Once implemented, the agreement is likely to result in a gain of Euro 1.4-17.7 billion to India's national income, in turn pushing up its economic growth rate.
FTA negotiations between the two sides started in April 2007. The EU accounts for 19 per cent of India's global trade. However, India's share in the economic bloc's total trade engagement is only 2 per cent.
The agreement will result in lower duties in India and the EU as well as enhanced foreign investment flows. As a consequence, other countries will lose out to Indian companies in doing business with European nations.

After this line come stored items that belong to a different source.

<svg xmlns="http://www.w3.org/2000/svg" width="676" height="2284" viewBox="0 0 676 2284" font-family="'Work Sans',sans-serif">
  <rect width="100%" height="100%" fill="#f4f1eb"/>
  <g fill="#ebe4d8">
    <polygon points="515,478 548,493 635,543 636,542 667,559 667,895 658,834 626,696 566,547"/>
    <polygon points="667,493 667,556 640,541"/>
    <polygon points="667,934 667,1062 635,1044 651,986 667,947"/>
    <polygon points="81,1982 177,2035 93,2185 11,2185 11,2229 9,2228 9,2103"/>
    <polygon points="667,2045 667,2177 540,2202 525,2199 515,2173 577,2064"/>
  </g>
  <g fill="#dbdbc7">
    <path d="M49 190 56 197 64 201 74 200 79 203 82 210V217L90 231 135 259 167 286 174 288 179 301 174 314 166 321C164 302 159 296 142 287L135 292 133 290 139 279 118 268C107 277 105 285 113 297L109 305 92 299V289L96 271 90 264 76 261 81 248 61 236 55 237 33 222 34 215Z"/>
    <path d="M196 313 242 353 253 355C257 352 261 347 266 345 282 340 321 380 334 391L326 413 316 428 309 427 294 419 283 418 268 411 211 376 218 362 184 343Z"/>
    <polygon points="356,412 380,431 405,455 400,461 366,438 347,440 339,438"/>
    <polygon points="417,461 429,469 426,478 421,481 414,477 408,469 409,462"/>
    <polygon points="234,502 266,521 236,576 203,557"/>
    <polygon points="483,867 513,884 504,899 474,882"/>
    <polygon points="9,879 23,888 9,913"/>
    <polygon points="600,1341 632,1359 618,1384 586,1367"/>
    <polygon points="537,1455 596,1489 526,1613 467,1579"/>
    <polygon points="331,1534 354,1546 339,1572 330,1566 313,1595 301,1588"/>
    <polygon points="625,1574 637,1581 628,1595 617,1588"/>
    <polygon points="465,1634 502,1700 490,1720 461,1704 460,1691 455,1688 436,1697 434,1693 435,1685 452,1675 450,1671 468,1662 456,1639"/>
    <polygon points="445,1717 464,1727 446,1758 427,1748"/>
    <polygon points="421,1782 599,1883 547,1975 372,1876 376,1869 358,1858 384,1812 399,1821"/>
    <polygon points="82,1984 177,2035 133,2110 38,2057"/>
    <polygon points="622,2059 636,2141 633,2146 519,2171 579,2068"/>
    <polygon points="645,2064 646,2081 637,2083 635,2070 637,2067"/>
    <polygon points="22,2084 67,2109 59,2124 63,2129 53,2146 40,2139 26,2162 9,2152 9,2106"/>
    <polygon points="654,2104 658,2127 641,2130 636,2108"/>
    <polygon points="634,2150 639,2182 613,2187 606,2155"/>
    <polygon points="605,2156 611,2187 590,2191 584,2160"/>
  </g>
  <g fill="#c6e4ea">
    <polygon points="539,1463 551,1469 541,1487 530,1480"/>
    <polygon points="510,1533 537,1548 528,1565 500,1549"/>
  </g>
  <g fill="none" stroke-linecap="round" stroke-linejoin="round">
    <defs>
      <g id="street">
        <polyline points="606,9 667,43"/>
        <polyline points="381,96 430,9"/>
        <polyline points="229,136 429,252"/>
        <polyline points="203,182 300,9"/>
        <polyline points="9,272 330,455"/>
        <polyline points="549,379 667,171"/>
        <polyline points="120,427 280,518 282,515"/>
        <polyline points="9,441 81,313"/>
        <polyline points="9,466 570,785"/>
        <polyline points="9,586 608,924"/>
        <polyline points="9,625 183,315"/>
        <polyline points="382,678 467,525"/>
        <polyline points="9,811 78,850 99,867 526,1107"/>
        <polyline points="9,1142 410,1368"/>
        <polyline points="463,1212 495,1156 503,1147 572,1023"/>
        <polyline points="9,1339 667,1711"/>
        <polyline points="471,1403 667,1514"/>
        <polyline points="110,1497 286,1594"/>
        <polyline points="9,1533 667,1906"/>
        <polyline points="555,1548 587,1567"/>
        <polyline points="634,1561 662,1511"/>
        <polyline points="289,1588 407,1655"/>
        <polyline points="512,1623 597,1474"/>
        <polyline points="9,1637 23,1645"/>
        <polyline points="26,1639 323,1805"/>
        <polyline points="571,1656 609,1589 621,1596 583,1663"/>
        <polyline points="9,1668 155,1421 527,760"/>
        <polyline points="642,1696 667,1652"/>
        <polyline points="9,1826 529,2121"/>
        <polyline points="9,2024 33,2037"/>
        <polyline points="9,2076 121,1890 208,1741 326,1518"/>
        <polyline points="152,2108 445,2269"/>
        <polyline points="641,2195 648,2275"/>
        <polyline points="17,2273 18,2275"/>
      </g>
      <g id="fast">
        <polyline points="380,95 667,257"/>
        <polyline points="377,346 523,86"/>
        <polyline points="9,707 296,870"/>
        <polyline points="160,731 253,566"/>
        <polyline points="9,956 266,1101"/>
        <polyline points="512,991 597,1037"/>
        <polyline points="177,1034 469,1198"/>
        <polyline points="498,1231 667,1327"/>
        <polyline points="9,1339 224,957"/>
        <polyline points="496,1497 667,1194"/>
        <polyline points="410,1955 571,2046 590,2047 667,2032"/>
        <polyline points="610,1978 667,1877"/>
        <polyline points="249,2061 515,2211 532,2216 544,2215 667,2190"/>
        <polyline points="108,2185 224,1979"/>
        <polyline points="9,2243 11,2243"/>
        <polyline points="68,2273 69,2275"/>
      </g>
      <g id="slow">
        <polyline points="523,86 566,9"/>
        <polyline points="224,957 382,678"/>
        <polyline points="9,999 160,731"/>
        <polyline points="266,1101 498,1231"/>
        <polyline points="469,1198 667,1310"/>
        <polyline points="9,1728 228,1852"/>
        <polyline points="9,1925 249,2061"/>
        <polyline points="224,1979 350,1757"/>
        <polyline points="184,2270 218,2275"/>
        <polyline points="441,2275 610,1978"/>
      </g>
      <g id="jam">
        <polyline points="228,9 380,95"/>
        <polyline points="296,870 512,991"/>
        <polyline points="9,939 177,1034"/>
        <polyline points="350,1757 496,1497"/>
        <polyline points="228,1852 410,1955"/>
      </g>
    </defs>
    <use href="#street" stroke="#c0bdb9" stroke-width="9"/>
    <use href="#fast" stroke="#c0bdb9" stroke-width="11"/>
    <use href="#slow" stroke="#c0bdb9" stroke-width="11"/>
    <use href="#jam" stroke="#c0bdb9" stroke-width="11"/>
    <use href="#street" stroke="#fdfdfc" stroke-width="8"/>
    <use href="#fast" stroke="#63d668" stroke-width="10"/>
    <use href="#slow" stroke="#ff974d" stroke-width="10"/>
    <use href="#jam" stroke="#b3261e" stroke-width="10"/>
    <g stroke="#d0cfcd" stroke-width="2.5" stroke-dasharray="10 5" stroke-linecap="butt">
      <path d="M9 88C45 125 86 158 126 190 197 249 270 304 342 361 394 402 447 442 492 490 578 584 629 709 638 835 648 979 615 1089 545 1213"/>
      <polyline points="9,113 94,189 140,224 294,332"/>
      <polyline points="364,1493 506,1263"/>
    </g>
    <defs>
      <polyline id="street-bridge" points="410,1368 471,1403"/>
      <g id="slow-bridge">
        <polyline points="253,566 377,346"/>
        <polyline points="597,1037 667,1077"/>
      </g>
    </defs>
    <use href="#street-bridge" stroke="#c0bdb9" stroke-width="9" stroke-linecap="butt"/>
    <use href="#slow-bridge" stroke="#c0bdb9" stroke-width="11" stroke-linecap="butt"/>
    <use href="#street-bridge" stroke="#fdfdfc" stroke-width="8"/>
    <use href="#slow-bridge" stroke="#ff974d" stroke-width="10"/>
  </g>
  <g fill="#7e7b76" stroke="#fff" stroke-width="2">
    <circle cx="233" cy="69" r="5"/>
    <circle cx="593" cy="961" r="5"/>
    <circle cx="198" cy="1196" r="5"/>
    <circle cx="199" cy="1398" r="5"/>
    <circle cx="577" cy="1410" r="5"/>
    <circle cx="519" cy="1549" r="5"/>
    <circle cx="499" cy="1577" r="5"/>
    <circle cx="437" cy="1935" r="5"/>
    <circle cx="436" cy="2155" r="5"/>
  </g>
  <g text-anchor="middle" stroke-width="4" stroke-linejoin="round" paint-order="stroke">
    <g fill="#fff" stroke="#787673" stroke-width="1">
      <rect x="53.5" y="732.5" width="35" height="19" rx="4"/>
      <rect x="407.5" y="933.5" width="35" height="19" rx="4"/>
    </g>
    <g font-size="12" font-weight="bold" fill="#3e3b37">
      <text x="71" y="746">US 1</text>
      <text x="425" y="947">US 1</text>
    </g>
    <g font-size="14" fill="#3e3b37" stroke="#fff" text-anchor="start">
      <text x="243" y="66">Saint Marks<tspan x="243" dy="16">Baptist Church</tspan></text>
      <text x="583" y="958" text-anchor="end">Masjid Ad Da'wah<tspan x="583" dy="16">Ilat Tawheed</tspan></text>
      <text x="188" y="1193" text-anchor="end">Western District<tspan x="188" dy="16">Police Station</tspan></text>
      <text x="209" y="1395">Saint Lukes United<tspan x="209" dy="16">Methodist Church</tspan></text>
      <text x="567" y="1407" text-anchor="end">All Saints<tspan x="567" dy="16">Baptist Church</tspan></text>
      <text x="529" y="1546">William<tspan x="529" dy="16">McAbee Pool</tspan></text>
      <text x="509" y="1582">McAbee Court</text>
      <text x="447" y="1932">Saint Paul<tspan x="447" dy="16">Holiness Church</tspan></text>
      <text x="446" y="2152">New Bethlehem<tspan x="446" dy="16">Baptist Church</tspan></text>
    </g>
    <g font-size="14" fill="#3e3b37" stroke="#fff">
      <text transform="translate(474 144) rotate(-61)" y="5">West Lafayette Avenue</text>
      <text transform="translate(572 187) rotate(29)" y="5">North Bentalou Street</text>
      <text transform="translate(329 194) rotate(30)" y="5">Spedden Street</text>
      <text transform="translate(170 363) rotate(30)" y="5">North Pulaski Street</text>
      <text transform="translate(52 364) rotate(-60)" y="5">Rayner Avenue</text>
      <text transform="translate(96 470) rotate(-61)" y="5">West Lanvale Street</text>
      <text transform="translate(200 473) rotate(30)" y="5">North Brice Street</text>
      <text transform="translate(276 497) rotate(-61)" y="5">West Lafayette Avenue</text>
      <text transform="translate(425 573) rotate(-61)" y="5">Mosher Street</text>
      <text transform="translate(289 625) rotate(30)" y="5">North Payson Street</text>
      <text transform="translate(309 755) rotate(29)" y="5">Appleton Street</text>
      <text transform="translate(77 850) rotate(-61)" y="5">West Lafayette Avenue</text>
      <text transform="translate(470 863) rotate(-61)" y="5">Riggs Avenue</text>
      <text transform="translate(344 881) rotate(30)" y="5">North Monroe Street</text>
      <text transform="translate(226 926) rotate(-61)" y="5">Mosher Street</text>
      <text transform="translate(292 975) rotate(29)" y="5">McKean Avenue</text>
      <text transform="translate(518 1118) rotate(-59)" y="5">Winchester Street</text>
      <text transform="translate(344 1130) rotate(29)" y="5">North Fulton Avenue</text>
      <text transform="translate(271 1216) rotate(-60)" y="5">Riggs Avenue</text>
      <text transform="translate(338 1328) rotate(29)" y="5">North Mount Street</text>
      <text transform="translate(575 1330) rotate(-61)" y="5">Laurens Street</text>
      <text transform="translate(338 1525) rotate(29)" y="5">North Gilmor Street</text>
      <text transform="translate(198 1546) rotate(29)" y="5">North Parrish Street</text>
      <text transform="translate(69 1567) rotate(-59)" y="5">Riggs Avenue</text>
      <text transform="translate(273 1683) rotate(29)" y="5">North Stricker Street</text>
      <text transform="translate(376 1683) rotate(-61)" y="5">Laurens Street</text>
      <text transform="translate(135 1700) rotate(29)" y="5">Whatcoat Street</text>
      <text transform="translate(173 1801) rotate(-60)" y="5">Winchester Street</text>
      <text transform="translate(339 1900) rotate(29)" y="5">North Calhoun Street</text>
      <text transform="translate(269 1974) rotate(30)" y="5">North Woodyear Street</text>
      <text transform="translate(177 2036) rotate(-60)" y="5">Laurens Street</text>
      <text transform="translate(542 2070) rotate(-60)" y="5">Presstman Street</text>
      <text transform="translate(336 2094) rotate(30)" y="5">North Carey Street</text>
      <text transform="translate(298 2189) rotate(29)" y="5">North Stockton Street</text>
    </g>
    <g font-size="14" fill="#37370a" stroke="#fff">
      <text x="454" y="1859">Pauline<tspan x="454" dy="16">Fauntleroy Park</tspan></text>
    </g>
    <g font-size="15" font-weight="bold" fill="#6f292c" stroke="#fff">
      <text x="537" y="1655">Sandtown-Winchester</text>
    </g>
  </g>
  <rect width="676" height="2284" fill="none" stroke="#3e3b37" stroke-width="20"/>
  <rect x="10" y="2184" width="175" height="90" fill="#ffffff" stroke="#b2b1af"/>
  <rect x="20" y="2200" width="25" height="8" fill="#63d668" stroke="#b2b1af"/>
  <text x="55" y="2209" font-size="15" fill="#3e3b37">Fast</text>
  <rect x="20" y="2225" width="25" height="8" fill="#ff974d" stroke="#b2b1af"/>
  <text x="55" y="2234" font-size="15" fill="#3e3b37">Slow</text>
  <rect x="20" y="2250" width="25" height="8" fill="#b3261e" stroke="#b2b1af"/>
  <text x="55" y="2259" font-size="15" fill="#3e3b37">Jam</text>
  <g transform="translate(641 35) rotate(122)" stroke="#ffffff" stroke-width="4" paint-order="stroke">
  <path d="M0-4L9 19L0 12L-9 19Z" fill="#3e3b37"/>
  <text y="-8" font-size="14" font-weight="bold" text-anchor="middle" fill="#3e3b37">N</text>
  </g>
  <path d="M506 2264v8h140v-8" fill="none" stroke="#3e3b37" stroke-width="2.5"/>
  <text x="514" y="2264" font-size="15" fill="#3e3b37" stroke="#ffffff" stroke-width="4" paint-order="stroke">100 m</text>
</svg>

The draft Global Analysis Report, commissioned by the EU, took into account six different trade liberalisation scenarios. It has noted that benefits of the currently operational India-Sri Lanka FTA may be eroded when the India-EU agreement comes into effect.
Moreover, it will also adversely impact the GDP of other South Asian countries, least developed countries as well as the rest of the world to a varying extent.
More From This Section
In fact, aggregate GDP in the rest of the world is likely to take a hit in the range of Euro 2.13-18.94 billion because of the agreement, the study notes.
India stands to gain in terms of increased wages and greater exports. Noting the impact on the labour force, the study estimated that the agreement is likely to result in Indian workers changing jobs to other sectors to take benefit of increased wages. According to the report, 1,863 to 2,650 workers per 100,000 are likely to change their jobs.
Skilled workers are likely to see 1.02-1.66 per cent increase in remuneration, while for the non-skilled force it is likely to be in the range of 1.03 to 1.59 per cent.
Sectors in India which will gain most from the agreement include textiles, leather products, steel and non-ferrous metals, electronic equipment as well infotech. For example, the textile sector is likely to see 20-30 per cent growth in production output and employment, while exports are likely to rise by 30 to 40 per cent.
The report also takes notes of certain impacts on India. As a result of cheap EU imports, employment in transport equipment and machinery sector could drop by 3.6 to 6.7 per cent. Moreover, processed foods and beverages sector may also lay off employees due to decreased output resulting from cheap imports.
The report, which will be discussed in Delhi on June 23, was prepared by CENTAD, CUTS International and the Netherlands-based research firm ECORYS.